Part-of-Speech Search

Part-of-Speech (POS) tags can be added to queries by placing them inside curly brackets, e.g. noun is {NOUN} (see tagsets below).

record{VERB}POS tag attached to a word. Only instances of 'record' as the specified POS type (in this case a verb) will be matched.
record/tape{VERB}
run*{VERB}
POS tag attached to a pattern. Each word matched by the pattern must also match the specified POS type.
{VERB}
they {VERB} it
POS tag only. Any verb will be matched in the {VERB} position.

The same searches can performed using Penn Treebank POS tags by specifying Penn= inside double curly brackets. E.g. a past tense verb would be specified with {{Penn=VBD}}.

The dropdown menus below the Query box list the available tags. Selecting a tag from these lists will add it to the query.

Search Options

These options are available on the Advanced Search page and can be used to change the scope of your search:

Sub-corpusChose a sub-corpus from the dropdown list to limit the search to that subsection of the corpus. See the details for each corpus to learn more about the sub-corpora.
Case insensitiveTick this to match case variants of your search words.
Within a single sentenceTick this to prevent phrasal queries from spanning sentence boundaries.
Date from and Date toEnter a date in the form YYYY-MM to limit the range of dates searched. E.g. 2008-08 specifies the year 2008 and month August.

WHAT TO WORK ON:
Answer these questions from the search help text above:
1. What kind of brackets go around a part-of-speech tag in a query?
2. What must be written inside double curly brackets to use Penn Treebank tags?
3. In what form should a date be entered to limit the range of dates searched?

SOURCE MATERIAL:
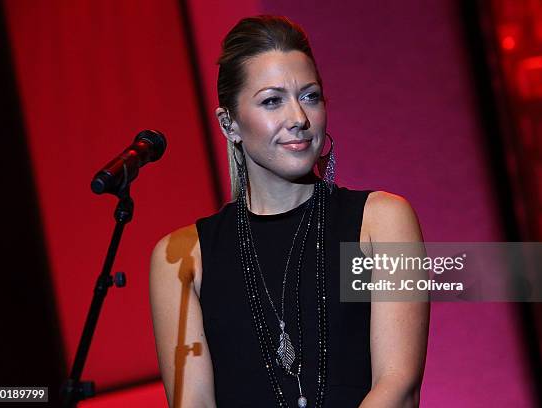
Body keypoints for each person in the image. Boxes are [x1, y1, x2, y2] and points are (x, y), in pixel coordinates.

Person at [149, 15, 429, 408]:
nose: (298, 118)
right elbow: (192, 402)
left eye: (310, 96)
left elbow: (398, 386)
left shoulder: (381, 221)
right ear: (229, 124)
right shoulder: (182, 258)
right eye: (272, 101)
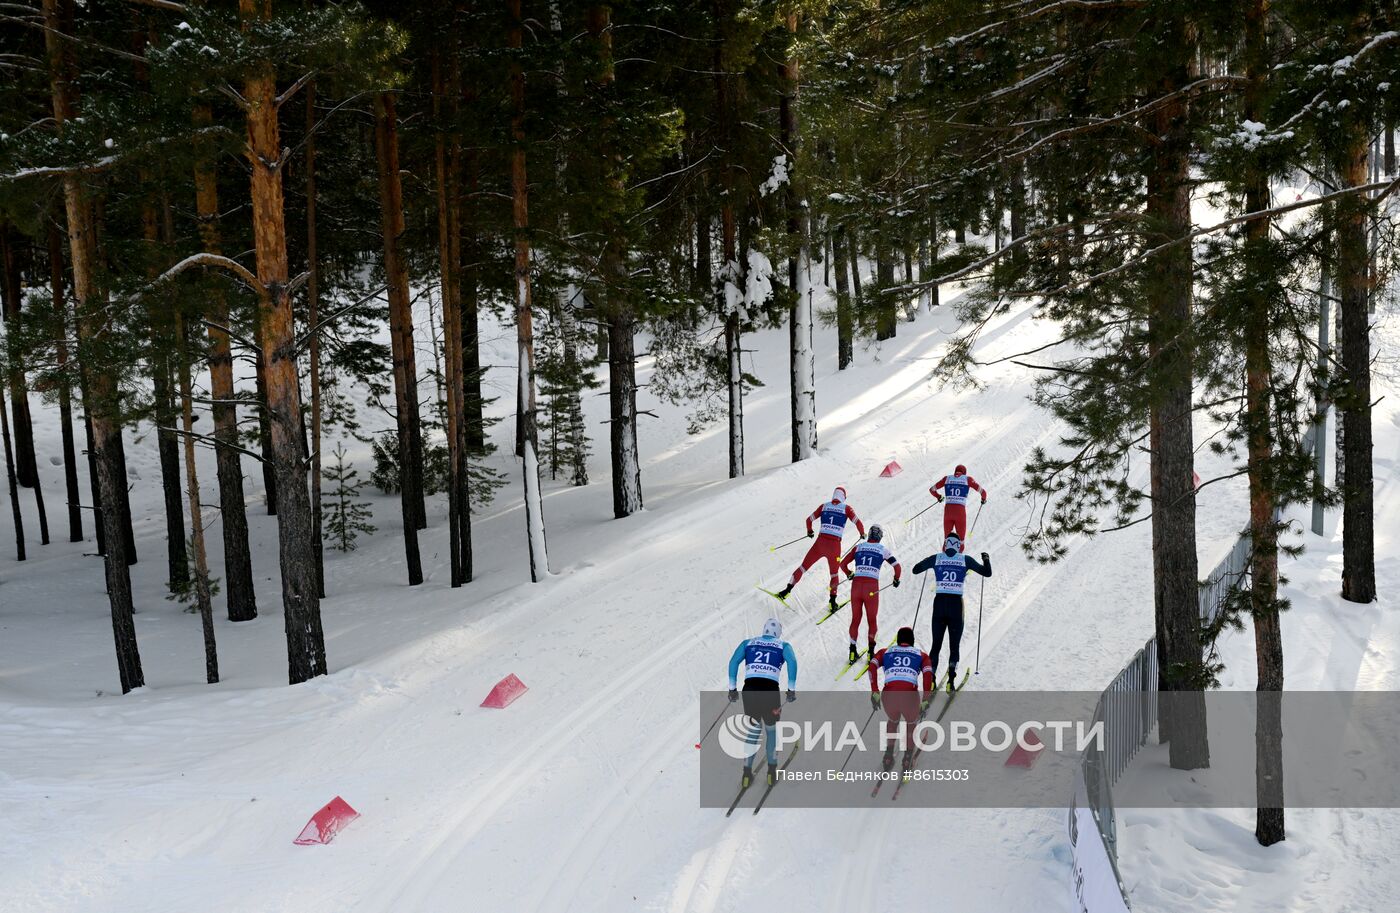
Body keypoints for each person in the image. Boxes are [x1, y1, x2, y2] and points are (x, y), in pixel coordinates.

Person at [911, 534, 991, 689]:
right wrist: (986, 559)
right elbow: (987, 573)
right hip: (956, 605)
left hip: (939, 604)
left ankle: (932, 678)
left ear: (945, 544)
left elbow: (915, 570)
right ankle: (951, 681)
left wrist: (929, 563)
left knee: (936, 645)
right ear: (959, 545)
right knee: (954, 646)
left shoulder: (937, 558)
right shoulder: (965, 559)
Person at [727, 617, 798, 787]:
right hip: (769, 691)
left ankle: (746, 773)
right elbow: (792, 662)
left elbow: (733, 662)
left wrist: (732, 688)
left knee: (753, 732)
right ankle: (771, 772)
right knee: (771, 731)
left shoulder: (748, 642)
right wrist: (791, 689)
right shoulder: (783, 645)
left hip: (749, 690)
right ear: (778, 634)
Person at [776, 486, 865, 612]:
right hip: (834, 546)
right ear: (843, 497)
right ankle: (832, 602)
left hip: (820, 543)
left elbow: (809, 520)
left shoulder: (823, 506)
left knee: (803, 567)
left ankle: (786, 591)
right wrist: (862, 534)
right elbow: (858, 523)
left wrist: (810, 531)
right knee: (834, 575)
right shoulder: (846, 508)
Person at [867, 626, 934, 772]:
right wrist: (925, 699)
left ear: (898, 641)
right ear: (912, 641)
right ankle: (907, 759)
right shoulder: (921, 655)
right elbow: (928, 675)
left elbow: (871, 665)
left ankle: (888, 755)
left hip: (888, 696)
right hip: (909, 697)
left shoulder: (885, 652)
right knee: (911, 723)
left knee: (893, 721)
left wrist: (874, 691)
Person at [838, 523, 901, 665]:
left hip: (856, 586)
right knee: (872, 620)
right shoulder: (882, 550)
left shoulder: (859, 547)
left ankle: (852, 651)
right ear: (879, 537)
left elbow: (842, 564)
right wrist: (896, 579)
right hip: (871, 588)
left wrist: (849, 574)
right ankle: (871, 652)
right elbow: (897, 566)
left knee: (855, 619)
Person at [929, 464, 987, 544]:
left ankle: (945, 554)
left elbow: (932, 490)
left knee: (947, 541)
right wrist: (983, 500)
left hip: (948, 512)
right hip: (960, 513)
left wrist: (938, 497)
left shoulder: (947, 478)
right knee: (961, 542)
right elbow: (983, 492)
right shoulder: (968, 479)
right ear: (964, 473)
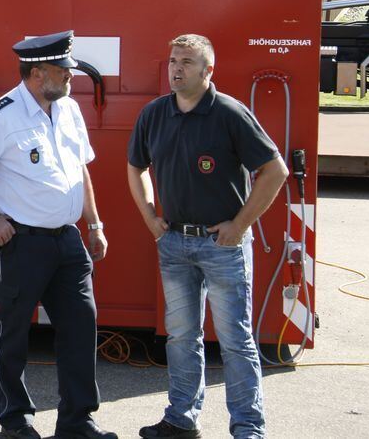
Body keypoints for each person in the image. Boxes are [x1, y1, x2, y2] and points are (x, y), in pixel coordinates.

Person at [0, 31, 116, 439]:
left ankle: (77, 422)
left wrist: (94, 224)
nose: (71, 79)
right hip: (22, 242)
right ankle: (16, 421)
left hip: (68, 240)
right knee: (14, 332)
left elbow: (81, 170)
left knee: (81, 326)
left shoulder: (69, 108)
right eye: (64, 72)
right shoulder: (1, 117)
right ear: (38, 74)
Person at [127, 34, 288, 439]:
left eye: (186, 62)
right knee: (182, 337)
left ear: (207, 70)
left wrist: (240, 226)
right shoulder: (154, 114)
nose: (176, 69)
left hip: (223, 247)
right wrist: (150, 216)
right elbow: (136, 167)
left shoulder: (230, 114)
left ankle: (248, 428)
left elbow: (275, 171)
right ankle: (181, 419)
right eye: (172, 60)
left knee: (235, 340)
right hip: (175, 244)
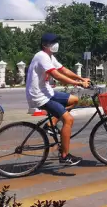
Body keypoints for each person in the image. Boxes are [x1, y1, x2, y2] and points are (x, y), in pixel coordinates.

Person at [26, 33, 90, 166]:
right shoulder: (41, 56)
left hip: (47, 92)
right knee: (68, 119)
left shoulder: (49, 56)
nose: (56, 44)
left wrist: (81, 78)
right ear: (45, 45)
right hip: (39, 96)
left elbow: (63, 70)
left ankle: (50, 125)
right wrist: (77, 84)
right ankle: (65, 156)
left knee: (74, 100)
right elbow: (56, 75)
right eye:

TASK RESULT:
1. Curly brackets.
2. Penn=
3. YYYY-MM